### TEXT SEGMENT
=== Begin Enclosure ===
Walmart's Latest Moves: Culinary Innovation, Delivery

Walmart has made two powerful moves over the past couple weeks that should make traditional grocers sit up, take notice and wonder if these moves have put Walmart on the right track. 

Walmart has opened their Culinary & Innovation Center to test, taste and develop new branded and private label food products. It’s a toe in the water, as the facility is just 3,000 square feet. At the grand opening, the company showcased products ranging from the indulgent and questionably healthful (Fried Hostess Twinkies and a half-pound frozen breakfast sandwiches under the Great Value Big Burly label) to distinctive label exclusives (Trouble Brewing Co. beers), and high-end cheeses and charcuterie.

There is a new line of Street Kitchen brand meal-kits, a line of 20 easy meal packages including pre-measured spices and marinades for three-step preparation (add your own protein) designed to bring global cuisine to their shoppers with ancho chile and lime tacos, kung pao chicken, Malaysian satay chicken and Moroccan lemon chicken.
=== End Enclosure ===
Saved entries
=== Begin Enclosure ===
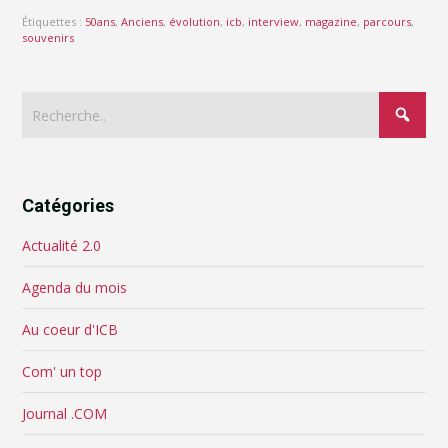
Étiquettes :
50ans
,
Anciens
,
évolution
,
icb
,
interview
,
magazine
,
parcours
,
souvenirs
Catégories
Actualité 2.0
Agenda du mois
Au coeur d'ICB
Com' un top
Journal .COM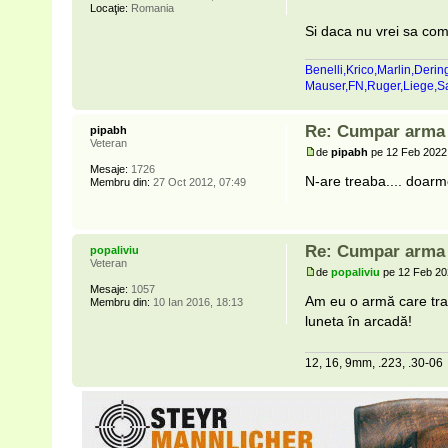
Locaţie:
Romania
Si daca nu vrei sa comu
Benelli,Krico,Marlin,Derin
Mauser,FN,Ruger,Liege,
Re: Cumpar arma p
pipabh
Veteran
de
pipabh
pe 12 Feb 2022,
Mesaje:
1726
N-are treaba.... doarm
Membru din:
27 Oct 2012, 07:49
Re: Cumpar arma p
popaliviu
Veteran
de
popaliviu
pe 12 Feb 20
Mesaje:
1057
Am eu o armă care trage
Membru din:
10 Ian 2016, 18:13
luneta în arcadă!
12, 16, 9mm, .223, .30-06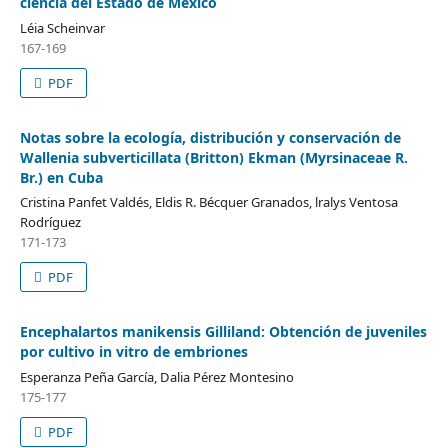
ciencia del Estado de México
Léia Scheinvar
167-169
PDF
Notas sobre la ecología, distribución y conservación de
Wallenia subverticillata (Britton) Ekman (Myrsinaceae R.
Br.) en Cuba
Cristina Panfet Valdés, Eldis R. Bécquer Granados, lralys Ventosa
Rodríguez
171-173
PDF
Encephalartos manikensis Gilliland: Obtención de juveniles
por cultivo in vitro de embriones
Esperanza Peña García, Dalia Pérez Montesino
175-177
PDF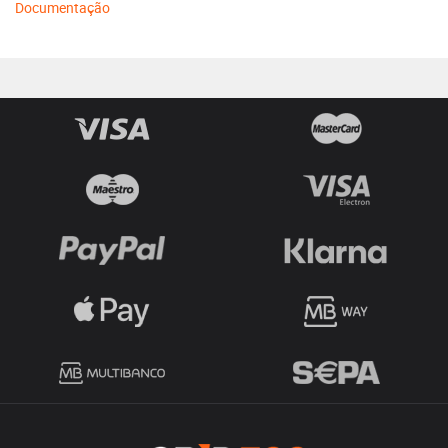
Documentação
=== End Enclosure ===
### WHAT THE TASK REQUIRES
From the text on Walmart's latest moves, list every dish named for the Street Kitchen meal-kit line.

### THE COMPLETED TASK
- Ancho chile and lime tacos
- Kung pao chicken
- Malaysian satay chicken
- Moroccan lemon chicken